There was a terrible price to pay for those brave souls who were part of the convoy – many lives lost, many ships sunk.
But two ships survived, just, limping towards Valletta with hulls full of fuel and food.
They finally made it into the harbour on 15 th August. It was a turning point in the war for Malta, and it took on even more significance because 15 th August is a feast day here: Santa Marija.
‘But the night before that, on 14 th August, there was a fierce battle in the air. Axis air forces knew that time was running out to break Malta. Many were killed, and Stella was at Luqa, treating the wounded in a field hospital. A pilot was shot down right over the airbase. He crashed badly, his plane in flames, and it seemed like he couldn’t get out – he was about to be burnt alive.
‘Stella ran straight to him. She got there even before the ground crew could. He was unconscious. She hauled back the hood, dragged him out of the Spitfire with superhuman strength. Some say she knew him, that they were friends. But that’s just people talking.
Stella was the kind of woman to risk her life for others no matter who they were.
That was just who she was – a true hero, you know?
‘Anyway, she got him clear of the plane before the flames took hold, but the aircraft that shot him down came round again and mowed them both down with machine-gun fire. They both died. My mum and your father – they were there. Saw it all. Thank God Mum doesn’t remember any of it.’
In my core, I know the answer to the question I am going to ask her next, because it answers my own question, too. ‘Do you know the name of the pilot?’ I ask.
‘I do.’ Kathryn lowers her eyes, thinking for a long moment before sliding a small, flat, rectangular object out of the bag.
‘Quite a few of the pilots that were stationed here during the war kept diaries, and some of them have been published since. Not very widely – local presses mostly. So I thought I’d have a look around some bookshops today, while you were speaking to your father.
’ She hands me a slim, hardback book, its boards faded with age. ‘Open it.’
‘I turn to the first page. Under the title Malta Spitfire is a photograph of Danny Beauchamp. My Danny Beauchamp, clean and well-groomed, likely taken before he saw any service at all – but there he is, smiling back at me as if he can see me sitting here and he thinks I’m terribly foolish for falling in love with a man who died more than eighty years ago.
‘Hello, you,’ I say to his photograph, my eyes filling with tears.
When I turn the page, I see a sketch of a girl sitting on a beach, shy and hesitant. A drawing of me.
‘It was Danny, my Danny, who Stella was trying to save.’
‘Yes.’ Kathryn nods. ‘The way the history books record it now, they both die. And according to you, there’s an account that you die that night, too.’
‘That won’t happen.
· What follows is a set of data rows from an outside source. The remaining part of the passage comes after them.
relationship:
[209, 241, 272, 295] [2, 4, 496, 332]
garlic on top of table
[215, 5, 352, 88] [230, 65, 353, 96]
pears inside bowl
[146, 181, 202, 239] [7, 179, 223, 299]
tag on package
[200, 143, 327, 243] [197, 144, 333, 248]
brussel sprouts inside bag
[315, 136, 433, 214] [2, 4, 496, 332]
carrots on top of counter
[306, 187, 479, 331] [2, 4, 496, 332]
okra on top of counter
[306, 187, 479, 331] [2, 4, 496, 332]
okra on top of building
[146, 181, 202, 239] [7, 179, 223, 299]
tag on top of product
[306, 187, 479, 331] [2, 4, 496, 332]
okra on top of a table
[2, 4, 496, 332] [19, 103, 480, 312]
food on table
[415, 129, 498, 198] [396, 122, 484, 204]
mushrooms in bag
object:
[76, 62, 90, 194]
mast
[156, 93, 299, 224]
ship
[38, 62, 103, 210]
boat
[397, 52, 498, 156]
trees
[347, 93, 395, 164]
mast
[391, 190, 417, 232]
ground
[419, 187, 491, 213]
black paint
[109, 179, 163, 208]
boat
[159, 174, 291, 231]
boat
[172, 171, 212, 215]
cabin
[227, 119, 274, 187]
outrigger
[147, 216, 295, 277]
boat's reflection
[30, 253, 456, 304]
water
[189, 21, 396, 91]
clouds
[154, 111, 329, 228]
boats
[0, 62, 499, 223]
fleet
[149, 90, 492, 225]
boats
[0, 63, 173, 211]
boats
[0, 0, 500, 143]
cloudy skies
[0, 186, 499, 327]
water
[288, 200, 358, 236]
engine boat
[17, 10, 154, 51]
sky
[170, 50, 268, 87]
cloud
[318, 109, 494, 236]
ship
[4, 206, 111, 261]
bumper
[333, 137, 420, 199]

I’ve seen Danny as an old man, so I know there’s a version of the future where I succeed.
It’s not set in stone; there is only now.
But I know it’s possible. And if it’s possible, I have to make it real.
I have to go. I have to go now .’ I stand up.
‘There’s no time to waste. Can you get me in? ’
‘I understand the urgency, I do.’ Kathryn reaches for my hand, gently tugging it so that I sit down again, drawing concerned glances from our fellow diners as I do.
‘But it’s too early. I can get you in, but we have to wait for most of the staff to go home before we go back to the temple.
At least another hour. And maybe this will be the last hour I will ever spend with my favourite cousin. So, please, let’s eat, let’s talk.’
Our lives are a series of nows, and it’s so rare to know when one now is the very last of its kind. So as the clock ticks on towards midnight, I forget about everything else except Kathryn, my cousin and friend, who believes that anything is possible in Malta.